The venerated recording music studio tucked away on S. Oakland Street in the Green Valley neighborhood, near Shirlington, is where some of the region’s most iconic punk and rock acts have recorded.
Fugazi, Minor Threat, Bad Brains, and, one of the biggest acts in rock, the Foo Fighters, all have plied their trade here in this nondescript, gray building that sits between a brewery and a used tire shop.
There are first pressings of albums recorded there hanging on walls, memorabilia strewn about, and equipment new and old line the studios. The place looks lived in, likely a product of numerous all-nighters and decades gone by.
Some have called it the Abbey Road of Arlington, comparing it to the famed London studio that the Beatles recorded in.
But owner Don Zientara balks at these comparisons and accolades. For him, Inner Ear is home, where he’s been recording music for the last 31 years.
“Sure, I’ll take it but I don’t know” he tells ARLnow. “I just do the work and do the best we can.”
This piece of Arlington and music history, though, will soon come crumbling down.
Earlier this year, Arlington County bought the property that Inner Ear has called home for a generation. The $3.4 million sale was part of an agreement made in June 2019 between the county and the property owner. The plan is to demolish the buildings there, including the recording studio, to make way for an arts and industry district, including space for festivals, markets, movie screenings, and concerts.
Arlington Cultural Affairs director Michelle Isabelle-Stark told the Washington Post that they were essentially saving the property from being bought by a private developer that would put a “self-storage in there.”
Zientara tells ARLnow he’s “all for that” plan and doesn’t seem all that phased about the recording studio’s impeding physical demise. The building, with a leaky roof and dull gray exterior, itself isn’t in great shape, he admits.
While a music studio would certainly fit into an arts district ethos, Zientara — who has a background in electronics — doesn’t think the county would be up for managing one.
“It takes a lot,” he says. “You have to keep it running, keep it working, keep all of the components working, which means a lot of repair and maintenance.”
The county says that Inner Ear has until the end of the year to vacate the premises.

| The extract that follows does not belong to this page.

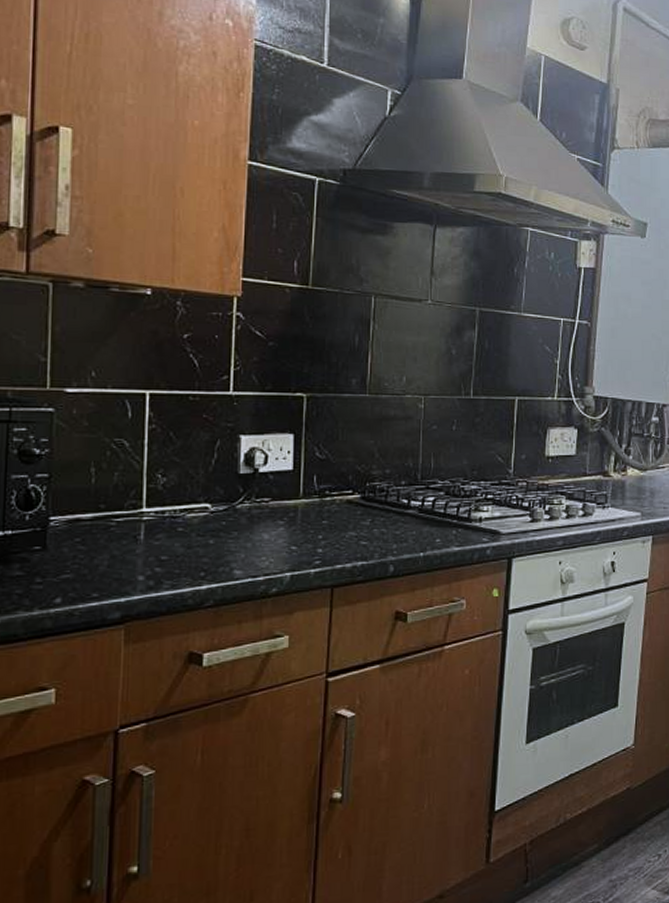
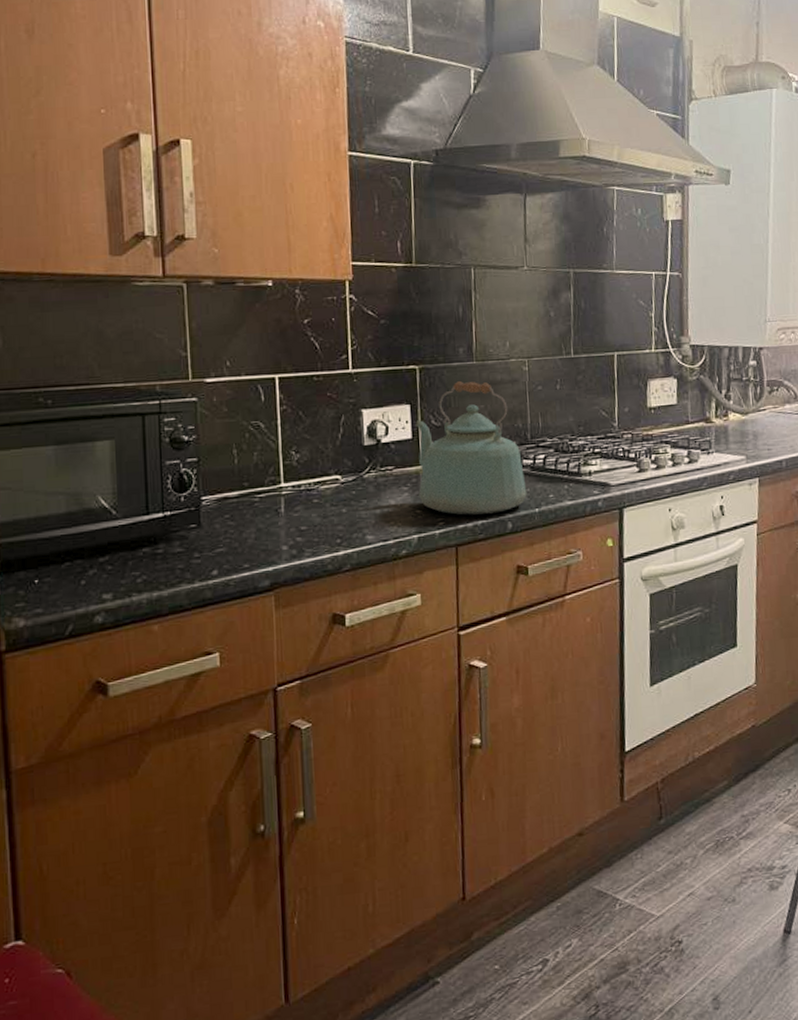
kettle: none [295,414,412,555] -> present [416,381,527,515]

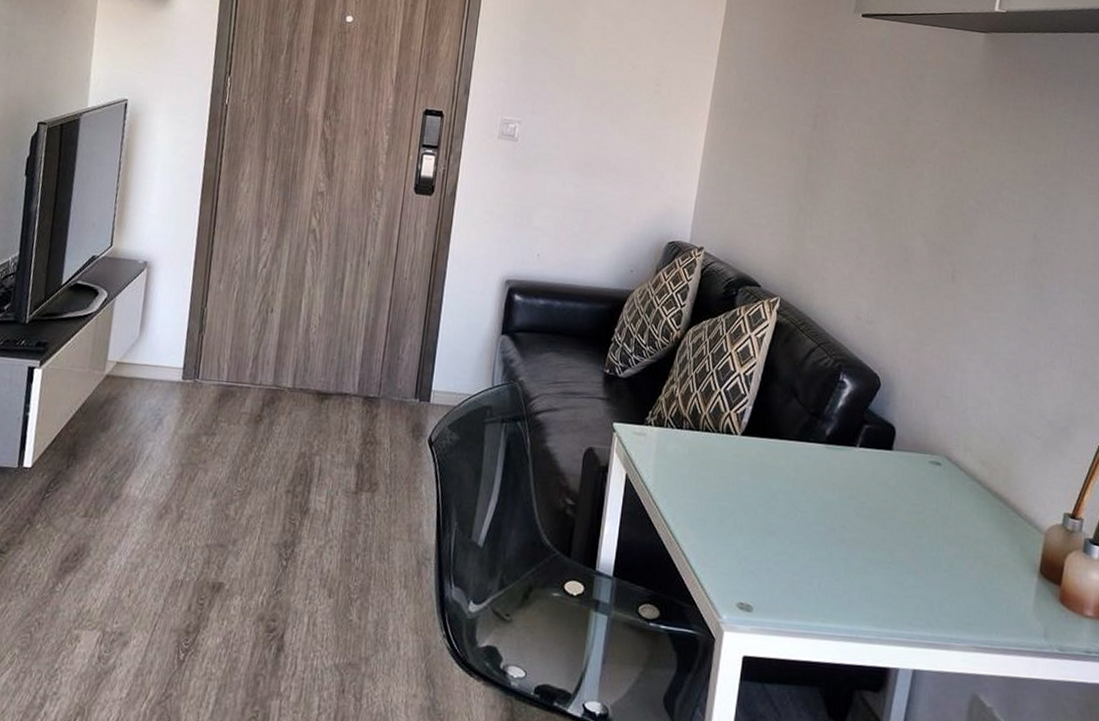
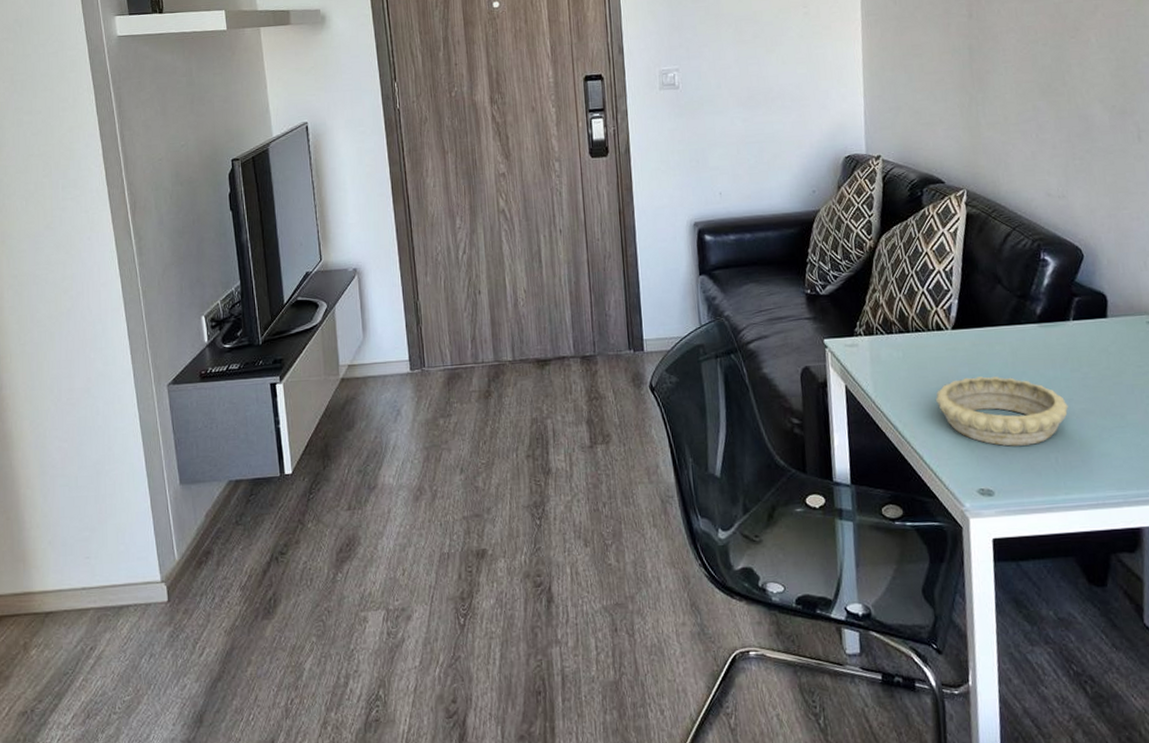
decorative bowl: none [713,486,840,566] -> present [936,376,1068,446]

Zientara said he doesn’t know when they are actually leaving. Meanwhile, he’s tying up loose ends, moving equipment, and recounting memories.

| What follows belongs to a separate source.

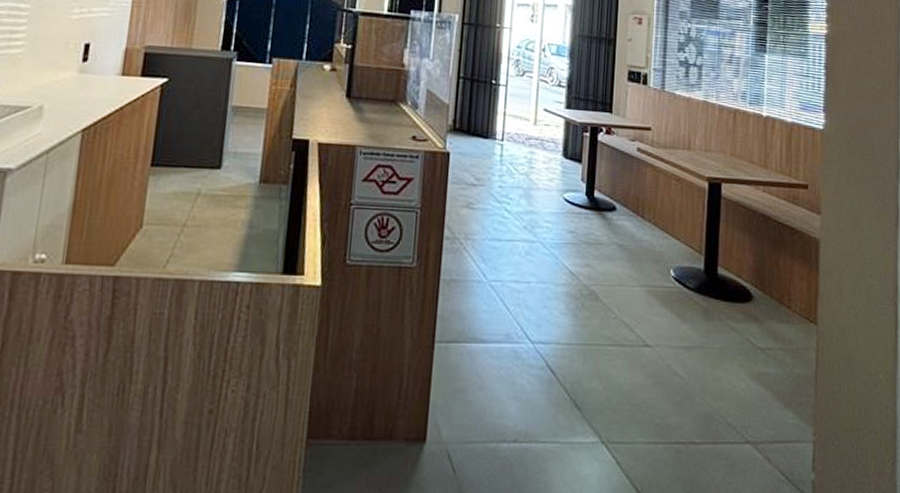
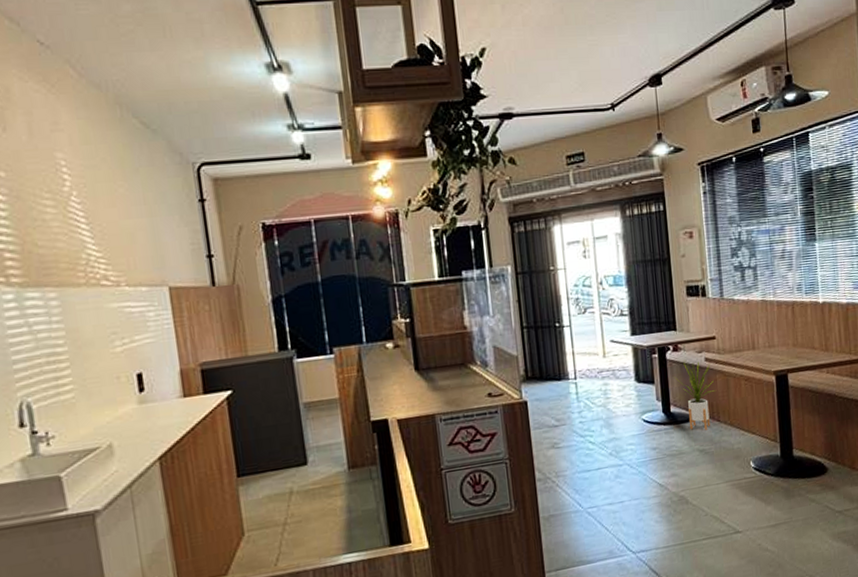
house plant: none [602,144,644,224] -> present [674,359,716,430]

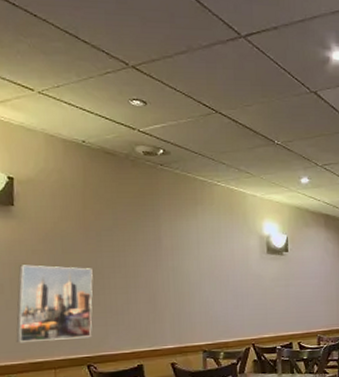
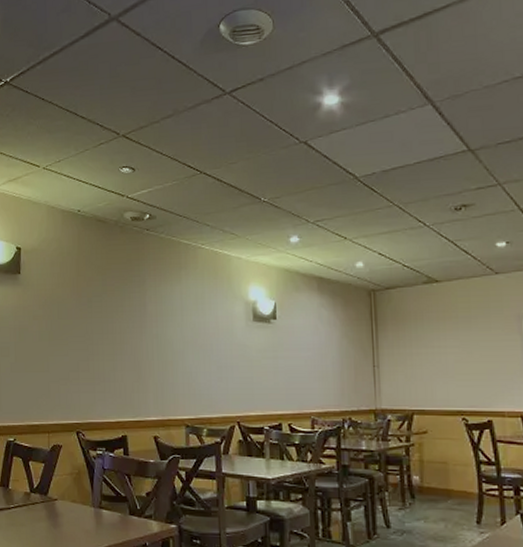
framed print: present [16,265,93,343] -> none [17,329,84,405]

“Yeah, [Grohl] came in. Had some hot dogs and hamburgers,” Zientara says, sounding not all that impressed. “He played some timbales… there’s a lot of people that come through. When you stick around a long time, that happens.”
When asked about his favorite memory here, Zientara says it’s like asking “what’s your favorite breakfast?,” as in every memory is a good one.

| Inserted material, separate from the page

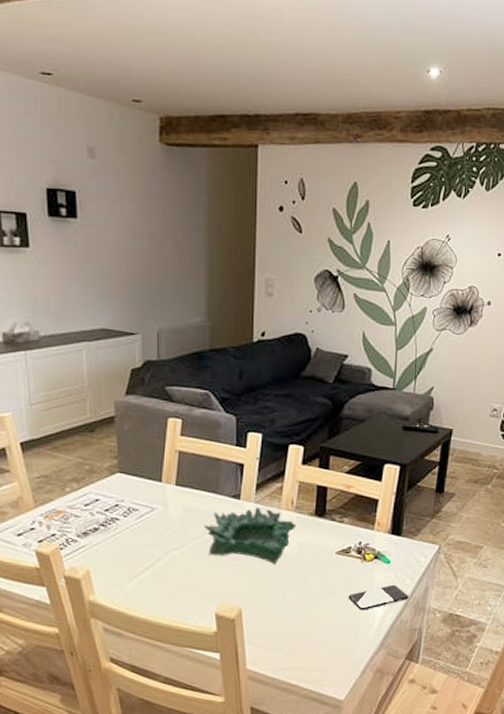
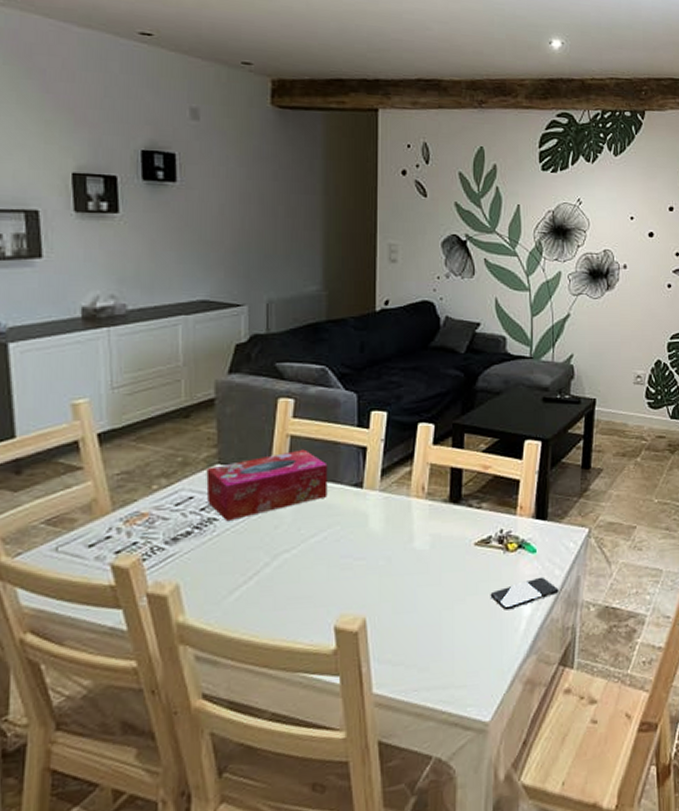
tissue box: none [109,463,210,522] -> present [206,449,328,522]
decorative bowl: present [204,506,297,565] -> none [321,495,429,563]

“Is it pancakes? Is it eggs? Is it huevos rancheros? A breakfast burrito? All of it is good, just really good.”
Zientara isn’t necessarily done yet, though. While Inner Ear will no longer exist in its present place or form, he’s starting the search for other locations.
“I want a house, garage, whatever. Anything,” he says. “Some place that’s set up… a storefront costs more. Plus, it attracts attention. I don’t need that. Studios don’t want attention.”